Retype the stretch of the blog excerpt from "Read it: A." through "Sony's online service.", word for word.

[Excerpted passage Boundary: Start]

I actually hope that the book will be useful for people beyond the game industry, especially others involved in social networks, new media, entertainment, and, of course, IT security folk.

If you'd like a signed copy, send me an email and I'll work it out.

A great stocking stuffer for the holidays!

If you are thinking about writing a book, here are a couple of personal metrics / comments:

1. Page Production - about 3 pages per day. This is much lower than I thought as I am used to writing about 1 page per hour for shorter term projects (white papers, proposals, and such). Sometimes I produced 10 pages in a day, sometimes none. It is a real marathon. I also wound up with very little reuse from my blog, even though I am covering the same material (which was also a surprise).

2. Detailed Edit Phase - about 20 pages per day. This is working from the various detailed, first read comments that I received as well as my own careful review of what I wrote.

3. Read your book contract carefully. There is space to negotiate, but you need to really understand your contract.

4. It is a labor of love. My "hourly rate" for the book was dismal.

5. Please buy it and I welcome feedback. Hopefully, I'll have a chance to do a "Revised & Expanded" version if there is enough interest. It is written for the general reader, not a security specialist (though I'll get technical when I have too).

Also, it is at least 50 percent less snarky than my blog!

Adam Martin has been on a tear... he posted several very interesting articles yesterday, most notably his interesting analysis on how many people (or identities) are playing online games.

Read it: A. Martin (2008), "More than 1 billion people play online games in 2008 ", http://t-machine.org/index.php/2008/11/18/more-than-1-billion-people-play-online-games-in-2008/

Also an article that hints at the trials and tribulations of building a social network from a large population of identities: "Microsoft turns Live.com into a social network?", http://t-machine.org/index.php/2008/11/18/microsoft-turns-livecom-into-a-social-network/

I smell a business plan in process and funded startup coming soon.

While everyone goes on and on about the glories of User Created Content, there is a bit of a wrench in the works: How to stop inappropriate content and how to stop players from griefing the content takedown system.

One of the trumpeted features of Media Molecule's Little Big Planet is the ability to create levels for the game and share them with other players on Sony's online service.

Just as with Spore's Sporn, no doubt players have worked to create obscene material and, no doubt, routinely infringe on other folks property (copyright and trademark infringements).

Sony has been quite aggressive in taking down material with little justification and no apparent appeal process which seems to be putting a chill on the whole endeavor.

Abusive players are, no doubt, triggering the removal of the content via the service's ability to file a complaint - classic griefing.

[Excerpted passage Boundary: End]
[Information Boundary: Start]

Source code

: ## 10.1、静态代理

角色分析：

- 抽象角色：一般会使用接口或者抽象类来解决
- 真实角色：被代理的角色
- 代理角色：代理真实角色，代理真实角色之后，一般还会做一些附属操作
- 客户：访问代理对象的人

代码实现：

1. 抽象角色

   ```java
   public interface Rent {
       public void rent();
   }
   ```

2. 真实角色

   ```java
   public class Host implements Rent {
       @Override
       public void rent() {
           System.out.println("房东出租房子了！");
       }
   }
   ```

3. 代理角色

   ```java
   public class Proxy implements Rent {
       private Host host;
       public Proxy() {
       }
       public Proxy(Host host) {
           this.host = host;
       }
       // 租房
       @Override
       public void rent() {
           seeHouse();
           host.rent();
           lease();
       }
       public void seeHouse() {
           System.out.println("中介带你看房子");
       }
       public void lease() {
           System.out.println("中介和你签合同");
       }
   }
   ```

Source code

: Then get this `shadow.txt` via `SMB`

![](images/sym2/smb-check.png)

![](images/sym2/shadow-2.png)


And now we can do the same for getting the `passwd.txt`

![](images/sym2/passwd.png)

[Information Boundary: End]

#### [Exercise result]
Read it: A. Martin (2008), "More than 1 billion people play online games in 2008 ", http://t-machine.org/index.php/2008/11/18/more-than-1-billion-people-play-online-games-in-2008/

Also an article that hints at the trials and tribulations of building a social network from a large population of identities: "Microsoft turns Live.com into a social network?", http://t-machine.org/index.php/2008/11/18/microsoft-turns-livecom-into-a-social-network/

I smell a business plan in process and funded startup coming soon.

While everyone goes on and on about the glories of User Created Content, there is a bit of a wrench in the works: How to stop inappropriate content and how to stop players from griefing the content takedown system.

One of the trumpeted features of Media Molecule's Little Big Planet is the ability to create levels for the game and share them with other players on Sony's online service.